Return the records in full, with every character preserved.

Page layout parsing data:
= Beginning of Section =

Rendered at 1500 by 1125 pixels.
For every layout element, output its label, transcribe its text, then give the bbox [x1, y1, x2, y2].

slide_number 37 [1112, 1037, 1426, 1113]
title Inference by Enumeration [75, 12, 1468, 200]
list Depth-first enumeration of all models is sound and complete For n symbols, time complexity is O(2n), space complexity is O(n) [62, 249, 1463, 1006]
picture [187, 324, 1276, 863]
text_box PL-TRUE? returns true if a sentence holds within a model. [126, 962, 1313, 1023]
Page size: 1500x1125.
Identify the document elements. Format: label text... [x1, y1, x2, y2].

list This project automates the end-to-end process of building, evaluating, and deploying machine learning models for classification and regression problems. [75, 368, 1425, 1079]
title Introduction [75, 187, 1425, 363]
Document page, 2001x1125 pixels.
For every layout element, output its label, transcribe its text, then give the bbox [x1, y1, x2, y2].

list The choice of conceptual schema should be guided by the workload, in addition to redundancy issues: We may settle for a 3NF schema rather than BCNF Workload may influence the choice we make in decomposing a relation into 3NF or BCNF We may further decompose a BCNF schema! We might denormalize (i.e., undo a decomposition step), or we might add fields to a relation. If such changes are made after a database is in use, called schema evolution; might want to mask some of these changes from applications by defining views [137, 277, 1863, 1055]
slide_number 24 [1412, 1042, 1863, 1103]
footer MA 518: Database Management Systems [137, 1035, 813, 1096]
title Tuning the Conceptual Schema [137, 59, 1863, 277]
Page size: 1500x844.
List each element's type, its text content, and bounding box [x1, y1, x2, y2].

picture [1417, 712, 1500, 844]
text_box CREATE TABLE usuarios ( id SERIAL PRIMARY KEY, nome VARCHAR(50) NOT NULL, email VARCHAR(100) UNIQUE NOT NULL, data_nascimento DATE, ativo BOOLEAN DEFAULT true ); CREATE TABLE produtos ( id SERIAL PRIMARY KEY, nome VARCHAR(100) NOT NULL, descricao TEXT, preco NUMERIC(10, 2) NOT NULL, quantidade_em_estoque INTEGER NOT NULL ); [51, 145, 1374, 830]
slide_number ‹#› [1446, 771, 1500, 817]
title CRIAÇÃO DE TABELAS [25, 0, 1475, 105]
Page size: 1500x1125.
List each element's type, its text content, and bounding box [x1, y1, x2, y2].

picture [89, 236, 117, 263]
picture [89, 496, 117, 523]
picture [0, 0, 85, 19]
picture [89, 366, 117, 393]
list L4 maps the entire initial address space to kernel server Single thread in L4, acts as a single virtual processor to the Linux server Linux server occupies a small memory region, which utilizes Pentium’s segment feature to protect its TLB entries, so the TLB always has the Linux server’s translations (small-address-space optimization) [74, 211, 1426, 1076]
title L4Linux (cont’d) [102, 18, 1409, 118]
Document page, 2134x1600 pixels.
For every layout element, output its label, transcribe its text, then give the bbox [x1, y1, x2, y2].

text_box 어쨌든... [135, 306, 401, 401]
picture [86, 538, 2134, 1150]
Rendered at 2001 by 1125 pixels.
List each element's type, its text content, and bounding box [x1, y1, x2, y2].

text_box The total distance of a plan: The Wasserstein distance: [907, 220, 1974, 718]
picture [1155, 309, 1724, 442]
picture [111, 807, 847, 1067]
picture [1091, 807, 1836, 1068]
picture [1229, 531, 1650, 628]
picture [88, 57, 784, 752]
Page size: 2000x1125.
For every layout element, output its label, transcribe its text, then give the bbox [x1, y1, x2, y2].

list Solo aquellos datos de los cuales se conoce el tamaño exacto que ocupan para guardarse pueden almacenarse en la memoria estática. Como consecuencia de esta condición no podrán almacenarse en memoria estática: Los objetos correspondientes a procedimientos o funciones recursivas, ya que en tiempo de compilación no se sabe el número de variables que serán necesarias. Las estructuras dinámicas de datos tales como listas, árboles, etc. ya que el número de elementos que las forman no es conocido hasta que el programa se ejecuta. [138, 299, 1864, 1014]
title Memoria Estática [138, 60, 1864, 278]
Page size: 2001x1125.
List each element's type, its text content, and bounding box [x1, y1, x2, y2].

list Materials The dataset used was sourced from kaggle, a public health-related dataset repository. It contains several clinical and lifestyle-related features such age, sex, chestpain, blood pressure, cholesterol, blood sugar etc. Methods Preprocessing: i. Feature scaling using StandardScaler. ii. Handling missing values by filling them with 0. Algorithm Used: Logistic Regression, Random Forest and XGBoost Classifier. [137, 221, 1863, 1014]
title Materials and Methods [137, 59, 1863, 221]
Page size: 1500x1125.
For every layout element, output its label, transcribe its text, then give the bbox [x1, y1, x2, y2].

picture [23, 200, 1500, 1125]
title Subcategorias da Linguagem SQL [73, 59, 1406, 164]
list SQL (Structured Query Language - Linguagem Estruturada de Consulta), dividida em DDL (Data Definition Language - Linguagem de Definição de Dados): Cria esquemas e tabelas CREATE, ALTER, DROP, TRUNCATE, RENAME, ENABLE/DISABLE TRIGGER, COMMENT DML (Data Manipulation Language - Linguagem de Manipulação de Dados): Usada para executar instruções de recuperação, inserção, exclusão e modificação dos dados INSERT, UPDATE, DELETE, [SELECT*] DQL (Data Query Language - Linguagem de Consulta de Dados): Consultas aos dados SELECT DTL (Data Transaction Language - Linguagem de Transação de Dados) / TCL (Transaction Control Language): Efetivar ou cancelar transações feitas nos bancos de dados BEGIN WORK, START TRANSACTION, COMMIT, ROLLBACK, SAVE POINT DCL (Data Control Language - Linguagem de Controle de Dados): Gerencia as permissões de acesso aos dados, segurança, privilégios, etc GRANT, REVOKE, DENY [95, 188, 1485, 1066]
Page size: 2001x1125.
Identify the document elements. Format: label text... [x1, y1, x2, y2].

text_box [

= End of Section =

• Solution:
Rendered at 1500 by 1125 pixels.
For every layout element, output its label, transcribe its text, then give the bbox [x1, y1, x2, y2].

slide_number 37 [1112, 1037, 1426, 1113]
title Inference by Enumeration [75, 12, 1468, 200]
list Depth-first enumeration of all models is sound and complete For n symbols, time complexity is O(2n), space complexity is O(n) [62, 249, 1463, 1006]
picture [187, 324, 1276, 863]
text_box PL-TRUE? returns true if a sentence holds within a model. [126, 962, 1313, 1023]
Page size: 1500x1125.
Identify the document elements. Format: label text... [x1, y1, x2, y2].

list This project automates the end-to-end process of building, evaluating, and deploying machine learning models for classification and regression problems. [75, 368, 1425, 1079]
title Introduction [75, 187, 1425, 363]
Document page, 2001x1125 pixels.
For every layout element, output its label, transcribe its text, then give the bbox [x1, y1, x2, y2].

list The choice of conceptual schema should be guided by the workload, in addition to redundancy issues: We may settle for a 3NF schema rather than BCNF Workload may influence the choice we make in decomposing a relation into 3NF or BCNF We may further decompose a BCNF schema! We might denormalize (i.e., undo a decomposition step), or we might add fields to a relation. If such changes are made after a database is in use, called schema evolution; might want to mask some of these changes from applications by defining views [137, 277, 1863, 1055]
slide_number 24 [1412, 1042, 1863, 1103]
footer MA 518: Database Management Systems [137, 1035, 813, 1096]
title Tuning the Conceptual Schema [137, 59, 1863, 277]
Page size: 1500x844.
List each element's type, its text content, and bounding box [x1, y1, x2, y2].

picture [1417, 712, 1500, 844]
text_box CREATE TABLE usuarios ( id SERIAL PRIMARY KEY, nome VARCHAR(50) NOT NULL, email VARCHAR(100) UNIQUE NOT NULL, data_nascimento DATE, ativo BOOLEAN DEFAULT true ); CREATE TABLE produtos ( id SERIAL PRIMARY KEY, nome VARCHAR(100) NOT NULL, descricao TEXT, preco NUMERIC(10, 2) NOT NULL, quantidade_em_estoque INTEGER NOT NULL ); [51, 145, 1374, 830]
slide_number ‹#› [1446, 771, 1500, 817]
title CRIAÇÃO DE TABELAS [25, 0, 1475, 105]
Page size: 1500x1125.
List each element's type, its text content, and bounding box [x1, y1, x2, y2].

picture [89, 236, 117, 263]
picture [89, 496, 117, 523]
picture [0, 0, 85, 19]
picture [89, 366, 117, 393]
list L4 maps the entire initial address space to kernel server Single thread in L4, acts as a single virtual processor to the Linux server Linux server occupies a small memory region, which utilizes Pentium’s segment feature to protect its TLB entries, so the TLB always has the Linux server’s translations (small-address-space optimization) [74, 211, 1426, 1076]
title L4Linux (cont’d) [102, 18, 1409, 118]
Document page, 2134x1600 pixels.
For every layout element, output its label, transcribe its text, then give the bbox [x1, y1, x2, y2].

text_box 어쨌든... [135, 306, 401, 401]
picture [86, 538, 2134, 1150]
Rendered at 2001 by 1125 pixels.
List each element's type, its text content, and bounding box [x1, y1, x2, y2].

text_box The total distance of a plan: The Wasserstein distance: [907, 220, 1974, 718]
picture [1155, 309, 1724, 442]
picture [111, 807, 847, 1067]
picture [1091, 807, 1836, 1068]
picture [1229, 531, 1650, 628]
picture [88, 57, 784, 752]
Page size: 2000x1125.
For every layout element, output its label, transcribe its text, then give the bbox [x1, y1, x2, y2].

list Solo aquellos datos de los cuales se conoce el tamaño exacto que ocupan para guardarse pueden almacenarse en la memoria estática. Como consecuencia de esta condición no podrán almacenarse en memoria estática: Los objetos correspondientes a procedimientos o funciones recursivas, ya que en tiempo de compilación no se sabe el número de variables que serán necesarias. Las estructuras dinámicas de datos tales como listas, árboles, etc. ya que el número de elementos que las forman no es conocido hasta que el programa se ejecuta. [138, 299, 1864, 1014]
title Memoria Estática [138, 60, 1864, 278]
Page size: 2001x1125.
List each element's type, its text content, and bounding box [x1, y1, x2, y2].

list Materials The dataset used was sourced from kaggle, a public health-related dataset repository. It contains several clinical and lifestyle-related features such age, sex, chestpain, blood pressure, cholesterol, blood sugar etc. Methods Preprocessing: i. Feature scaling using StandardScaler. ii. Handling missing values by filling them with 0. Algorithm Used: Logistic Regression, Random Forest and XGBoost Classifier. [137, 221, 1863, 1014]
title Materials and Methods [137, 59, 1863, 221]
Page size: 1500x1125.
For every layout element, output its label, transcribe its text, then give the bbox [x1, y1, x2, y2].

picture [23, 200, 1500, 1125]
title Subcategorias da Linguagem SQL [73, 59, 1406, 164]
list SQL (Structured Query Language - Linguagem Estruturada de Consulta), dividida em DDL (Data Definition Language - Linguagem de Definição de Dados): Cria esquemas e tabelas CREATE, ALTER, DROP, TRUNCATE, RENAME, ENABLE/DISABLE TRIGGER, COMMENT DML (Data Manipulation Language - Linguagem de Manipulação de Dados): Usada para executar instruções de recuperação, inserção, exclusão e modificação dos dados INSERT, UPDATE, DELETE, [SELECT*] DQL (Data Query Language - Linguagem de Consulta de Dados): Consultas aos dados SELECT DTL (Data Transaction Language - Linguagem de Transação de Dados) / TCL (Transaction Control Language): Efetivar ou cancelar transações feitas nos bancos de dados BEGIN WORK, START TRANSACTION, COMMIT, ROLLBACK, SAVE POINT DCL (Data Control Language - Linguagem de Controle de Dados): Gerencia as permissões de acesso aos dados, segurança, privilégios, etc GRANT, REVOKE, DENY [95, 188, 1485, 1066]
Page size: 2001x1125.
Identify the document elements. Format: label text... [x1, y1, x2, y2].

text_box [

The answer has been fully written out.